Merkel bemühte sich, Verständnis für die Diskussionen der ersten
Regierungswochen zu wecken. Bei den Ressortabstimmungen zum
Familiennachzug von nach Deutschland geflüchteten Menschen sei gleich
von Streit die Rede gewesen, kritisierte sie. Hier soll es künftig
einen Nachzug von maximal 1000 Menschen pro Monat geben.

In den ersten Wochen hatten besonders Innenminister Horst Seehofer
(CSU) und Gesundheitsminister Jens Spahn (CDU) für Grundsatzdebatten
gesorgt, etwa ob der Islam zu Deutschland gehört oder ob Hartz IV zum
Leben reicht. Die CSU verwahrte sich gegen Forderungen der SPD an
Merkel, die Minister zur Mäßigung zu ermahnen. Die große Koalition
müsse «eine Koalition der großen Debatten sein», sagte Dobrindt den

Zeitungen der Funke Mediengruppe. Wer Maulkörbe verteilen wolle,
ernte den Protest der Bürger, der sich am Wahltag entlade.

Finanzminister und Vizekanzler Scholz meinte, die Koalition sei gut
gestartet. Am 2. Mai soll das Kabinett seinen ersten Entwurf für
einen Bundeshaushalt beschließen, ohne neue Schulden. Dank der guten
Konjunktur hatte der Überschuss in den öffentlichen Kassen 2017 einen
Rekordwert erreicht. Die Einnahmen überstiegen die Ausgaben um 61,9
Milliarden Euro, wie das Statistische Bundesamt am Mittwoch
mitteilte. Der Überschuss stieg damit seit 2014 schon das vierte Jahr
in Folge.

Union und SPD wollen daher bis zu 46 Milliarden Euro zusätzlich
investieren, unter anderem in Bildung, mehr Pflegekräfte, eine
bessere Vermittlung von Langzeitarbeitslosen, den Internetausbau und
für eine Offensive beim sozialen Wohnungsbau und ein Baukindergeld.

Merkel kündigte als ein Ergebnis der Klausur an, dass die Kommission
zur Vorbereitung des Kohleausstiegs von Wirtschafts- und
Umweltministerium gemeinsam mit den Ressorts für Arbeit und Inneres
gesteuert werde.

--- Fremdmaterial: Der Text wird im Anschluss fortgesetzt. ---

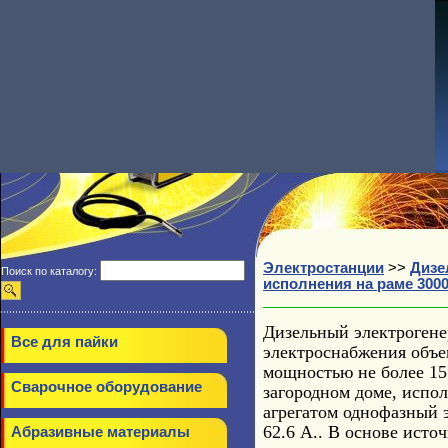
Электростанции
>>
Дизе
Поиск по каталогу:
исполнения на раме 3000
Дизельный электрогене
Все для пайки
электроснабжения объе
мощностью не более 15
Сварочное оборудование
загородном доме, испо
агрегатом однофазный 
62.6 А.. В основе ист
Абразивные материалы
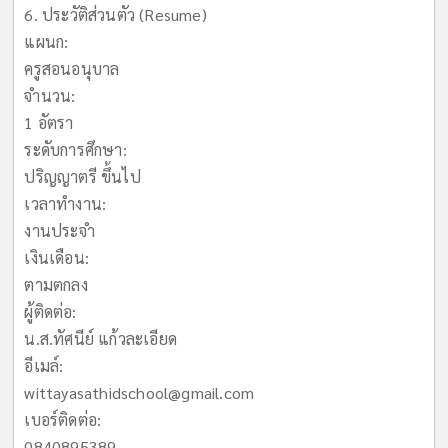
6. ประวัติส่วนตัว (Resume)
แผนก:
ครูสอนอนุบาล
จำนวน:
1 อัตรา
ระดับการศึกษา:
ปริญญาตรี ขึ้นไป
เวลาทำงาน:
งานประจำ
เงินเดือน:
ตามตกลง
ผู้ติดต่อ:
น.ส.ทัศนีย์ แก้วละเอียด
อีเมล์:
wittayasathidschool@gmail.com
เบอร์ติดต่อ:
0840895389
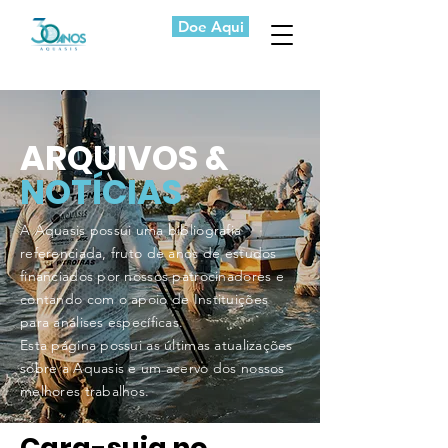
Doe Aqui
ARQUIVOS &
NOTÍCIAS
A Aquasis possui uma bibliografia
referenciada, fruto de anos de estudos
financiados por nossos patrocinadores e
contando com o apoio de Instituições
para análises específicas.
Esta página possui as últimas atualizações
sobre a Aquasis e um acervo dos nossos
melhores trabalhos.
Cara-suja no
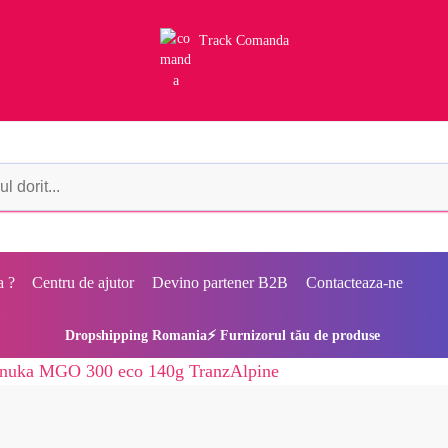
Track Comanda
a ?
Centru de ajutor
Devino partener B2B
Contacteaza-ne
Dropshipping Romania⚡ Furnizorul tău de produse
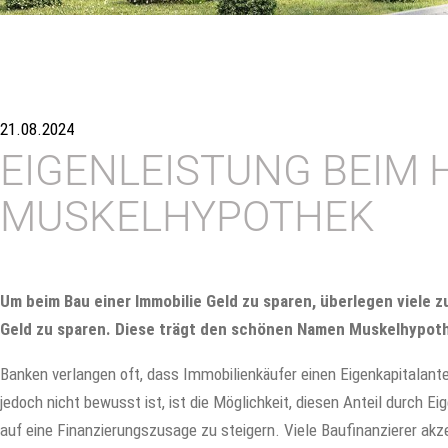
21.08.2024
EIGENLEISTUNG BEIM 
MUSKELHYPOTHEK
Um beim Bau einer Immobilie Geld zu sparen, überlegen viele 
Geld zu sparen. Diese trägt den schönen Namen Muskelhypot
Banken verlangen oft, dass Immobilienkäufer einen Eigenkapitalantei
jedoch nicht bewusst ist, ist die Möglichkeit, diesen Anteil durch 
auf eine Finanzierungszusage zu steigern. Viele Baufinanzierer akz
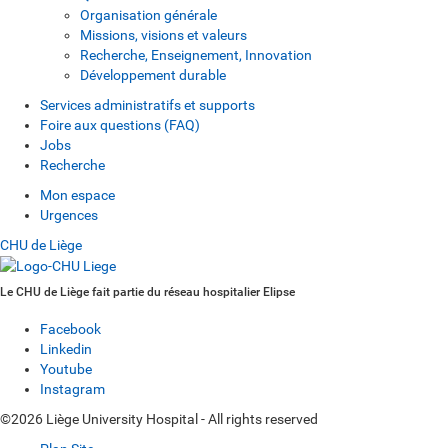
Organisation générale
Missions, visions et valeurs
Recherche, Enseignement, Innovation
Développement durable
Services administratifs et supports
Foire aux questions (FAQ)
Jobs
Recherche
Mon espace
Urgences
CHU de Liège
Le CHU de Liège fait partie du réseau hospitalier Elipse
Facebook
Linkedin
Youtube
Instagram
©2026 Liège University Hospital - All rights reserved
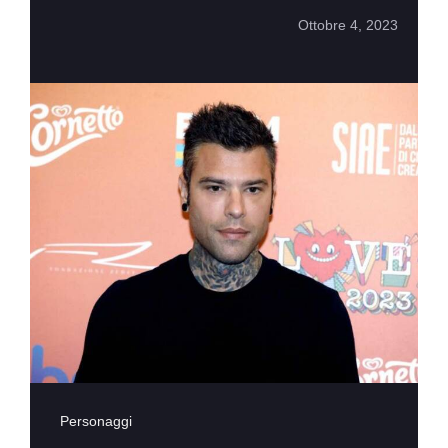
Ottobre 4, 2023
Personaggi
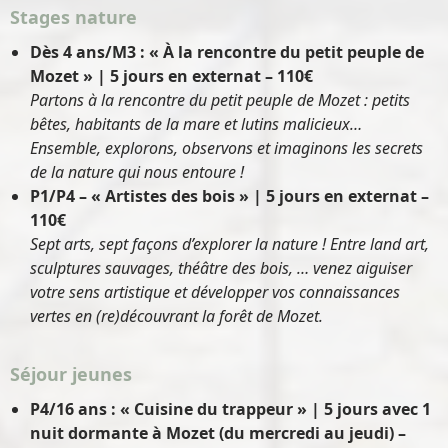
Stages nature
Dès 4 ans/M3 : « À la rencontre du petit peuple de
Mozet » | 5 jours en externat – 110€
Partons à la rencontre du petit peuple de Mozet : petits
bêtes, habitants de la mare et lutins malicieux…
Ensemble, explorons, observons et imaginons les secrets
de la nature qui nous entoure !
P1/P4 – « Artistes des bois » | 5 jours en externat –
110€
Sept arts, sept façons d’explorer la nature ! Entre land art,
sculptures sauvages, théâtre des bois, … venez aiguiser
votre sens artistique et développer vos connaissances
vertes en (re)découvrant la forêt de Mozet.
Séjour jeunes
P4/16 ans : « Cuisine du trappeur » | 5 jours avec 1
nuit dormante à Mozet (du mercredi au jeudi) –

Die Geschäftsstelle werde im Wirtschaftsministerium
von Peter Altmaier (CDU) angesiedelt. Die Federführung für die
Kommission war zuletzt umstritten. Scholz sagte, es gehe um die
zentrale Frage, den Betroffenen eine gute Perspektive zu bieten.

FDP-Chef Christian Lindner zog ein vernichtendes Fazit der
Kabinettsklausur auf Schloss Meseberg. «Außer Spesen nichts gewesen»,

sagte Lindner in Berlin. «Die große Koalition streitet, und sie
präsentiert keine Antworten auf die Fragen, die das Land und die
Menschen bewegen.» Linken-Chef Bernd Riexinger sagte, die Klausur sei
«als reine Wohlfühlveranstaltung ohne konkrete Ergebnisse geplant»
worden. «Die drängenden Probleme in diesem Land wie prekäre
Beschäftigung, Kinder- und Altersarmut, Wohnungsnot, Klimaschutz und
Pflegenotstand mussten außen vor bleiben.» Die Autoindustrie könne
sich weiter auf die Koalition «als willige Lobbyisten verlassen».